Second, I am not the first one to rank journals or departments or individuals. Some researchers get awards suggesting that their work is better than the work of those who do not get awards. Journals with more citations are more prestigious, and departments are ranked in terms of popularity among peers. Who has validated these methods of evaluation and how valid are they? Are they more valid than my replicability rankings?

At least my rankings are based on solid statistical theory and predict correctly that cognitive psychology is more replicable than social psychology. The fact that mostly social psychologists have raised concerns about my method may reveal more about social psychologists than about the validity of my method. Social psychologists also conveniently ignore that the OSF replicability estimate of 36% is an average across areas and that the estimate for social psychology was an abysmal 25% and that my journal rankings place many social psychology journals at the bottom of the ranking. One would only have to apply social psychological theories about heuristics and biases in cognitive processes to explain social psychologists’ concerns about my rankings.

CONCLUSION

In conclusion, the actual replication rate for a set of exact replication studies is identical to the true average power of studies. Average power can be estimated on the basis of reported test statistics and Brunner and Schimmack’s method can produce valid estimates when power is heterogeneous and when selection bias is present. When this method is applied to all statistics in the population (all journals, all articles by an author, etc.), rankings are not affected by selection bias (cheery-picking). When the set of statistics includes all statistical tests, as for example, from an automated extraction of test statistics, the estimate is an estimate of the replicability of a randomly picked statistically significant result from a journal. This may be a manipulation check or a theoretically important test. It is likely that this estimate overestimates the replicability of critically important tests, especially those that are just significant, because selection bias has a stronger impact on results with weak evidence. The estimates are broadly consistent with other estimation methods and more data from actual replication studies are needed to further validate the rankings. Nevertheless, the rankings provide the first objective estimate of replicability for different journals or departments.

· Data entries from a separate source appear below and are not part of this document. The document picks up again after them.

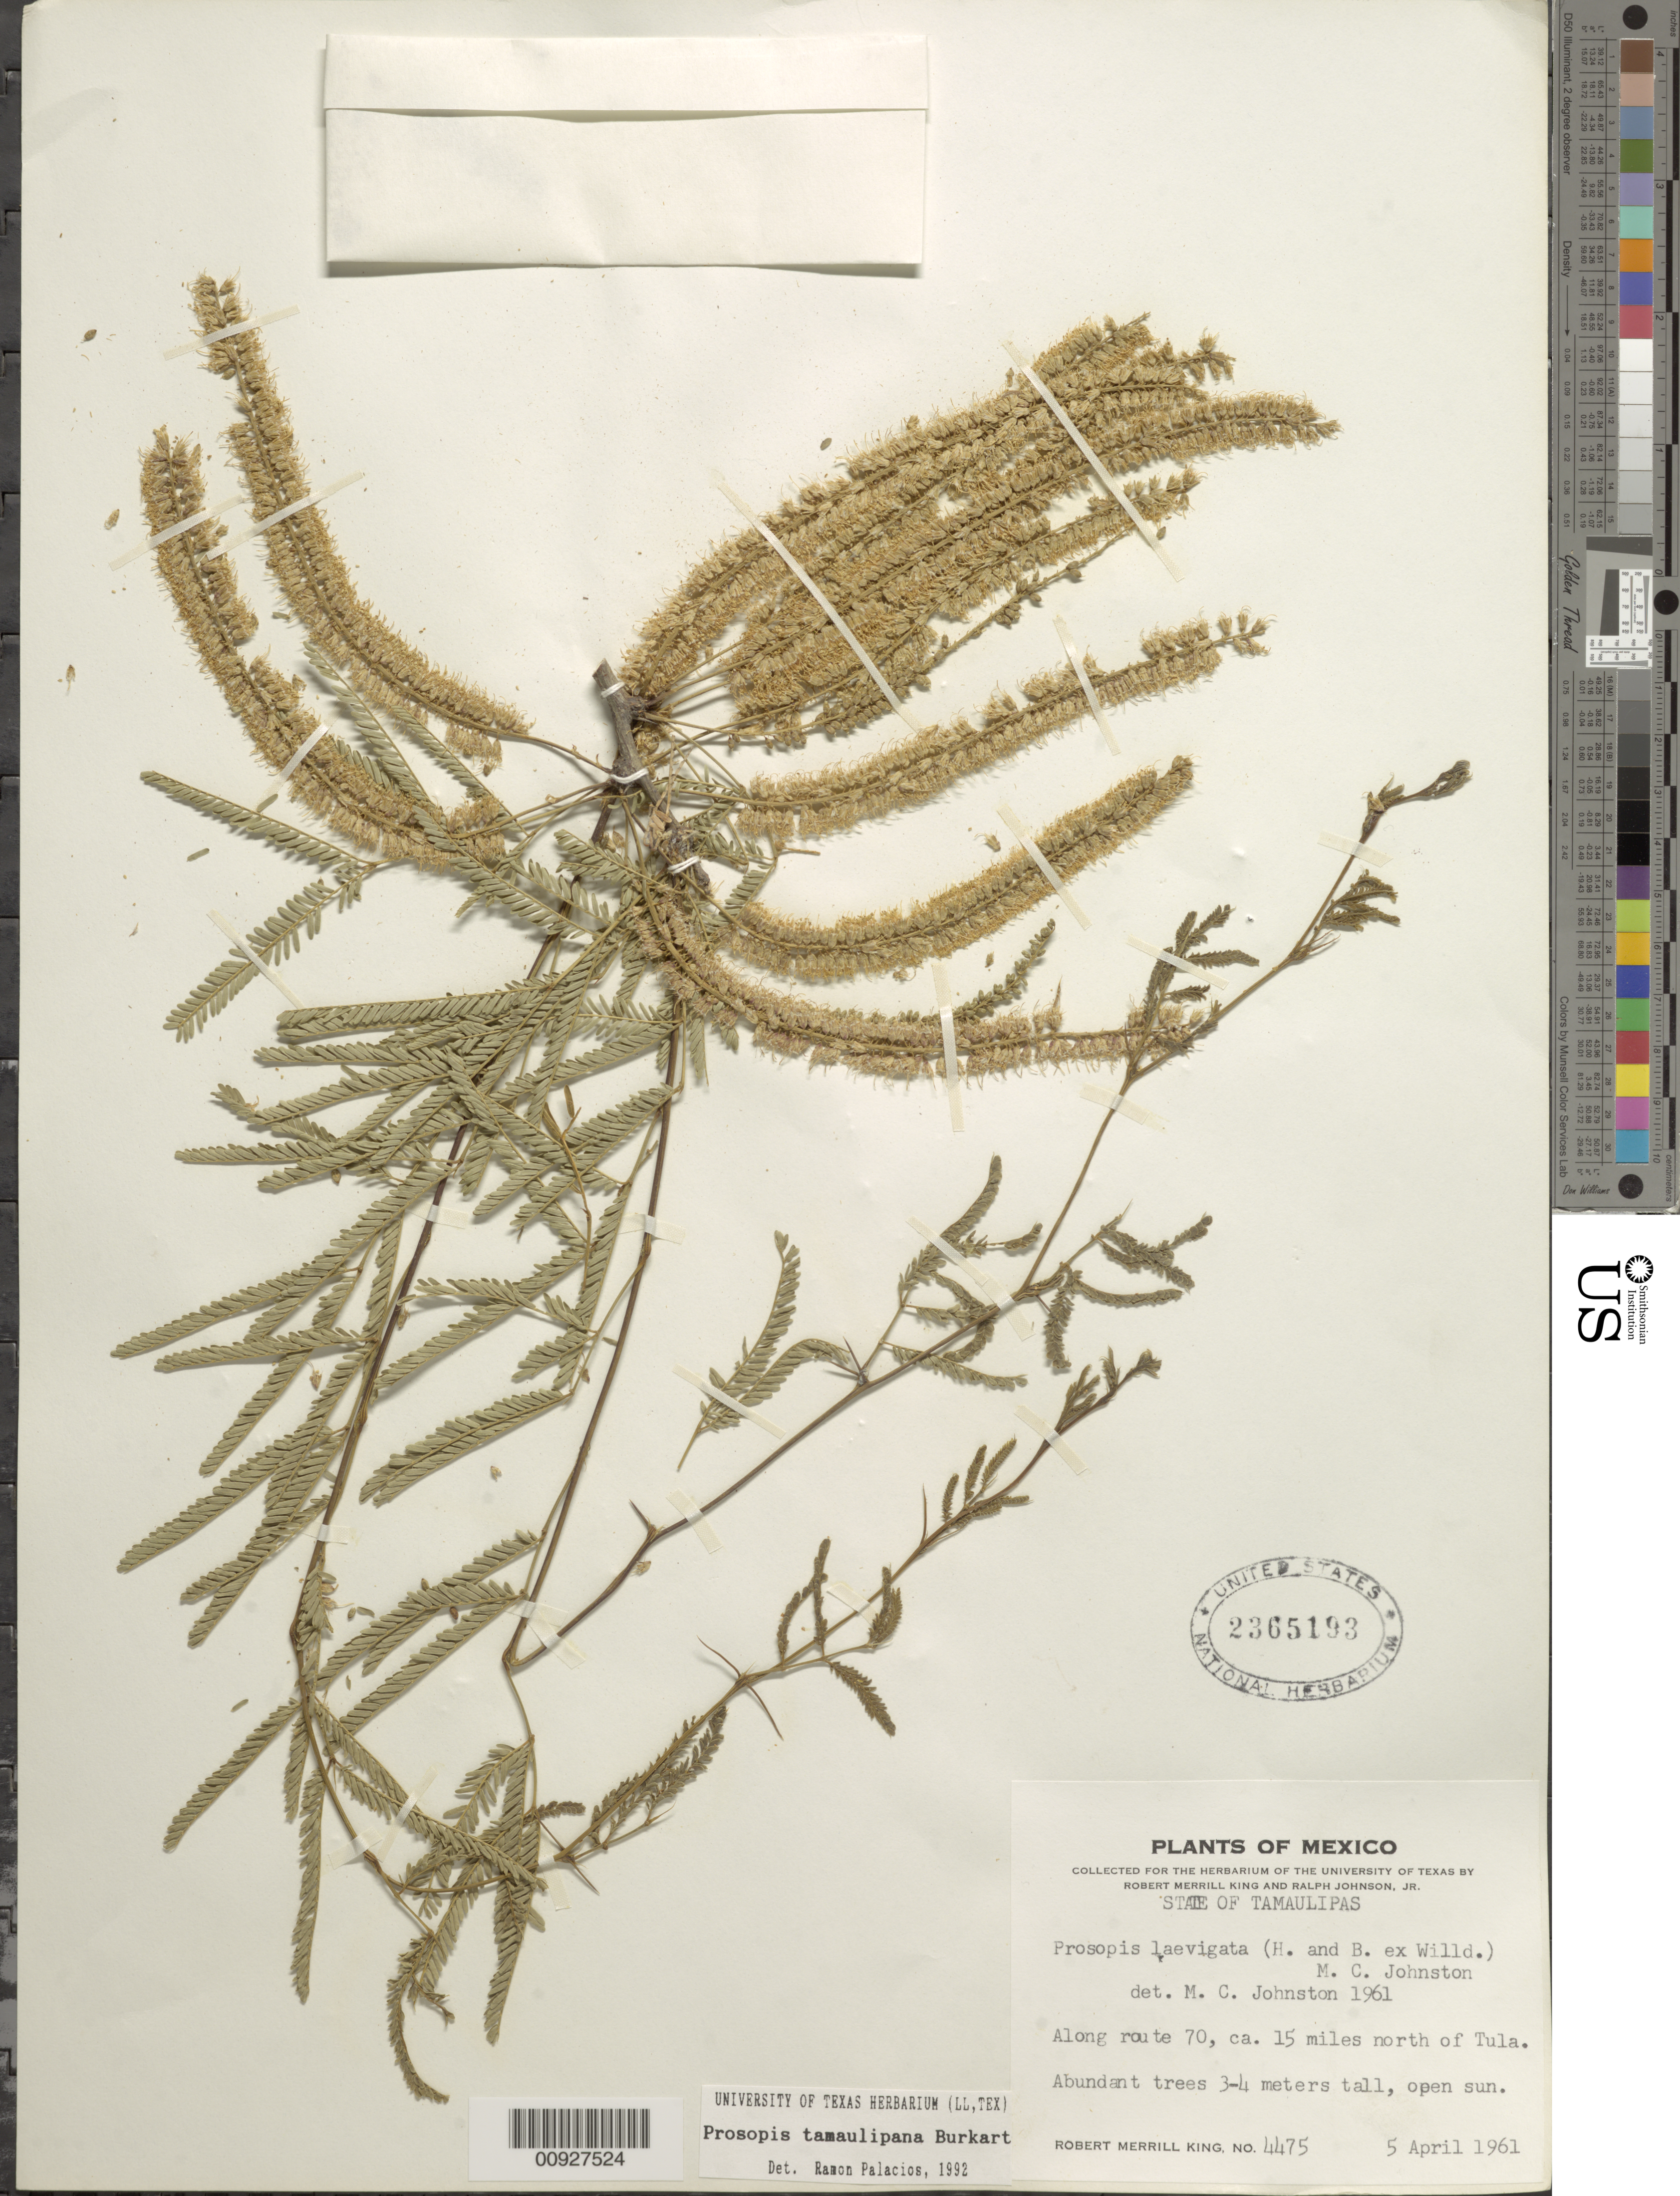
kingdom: Plantae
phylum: Tracheophyta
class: Magnoliopsida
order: Fabales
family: Fabaceae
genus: Neltuma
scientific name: Neltuma palmeri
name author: Britton & Rose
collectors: R. M. King & R. Johnson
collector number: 4475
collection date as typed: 05 Apr 1961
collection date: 1961-04-05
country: Mexico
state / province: Tamaulipas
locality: Along route 70, ca. 15 miles north of Tula.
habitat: Open sun.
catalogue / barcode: US 2365193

The main result of this first attempt at estimating replicability provides clear evidence that selective reporting undermines the validity of published success rates. Whereas published success rates are over 90%, the actual success rate for studies that end up being published when they produced a desirable result is closer to 50%. The negative consequences of selection bias are well known. Reliable information about actual replicability and selection bias is needed to increase the replicability, credibility, and trustworthiness of psychological research. It is also needed to demonstrate to consumers of psychological research that psychologists are improving the replicability of research. Whereas rankings will always show differences, all psychologists are responsible for increasing the average. Real improvement would produce an increase in replicability on all three estimation methods (actual replications, Cohens’ method, & Brunner & Schimmack’s method).  It is an interesting empirical question when and how much replicability estimates increase in the future.  My replicability rankings will play an important role in answering this question.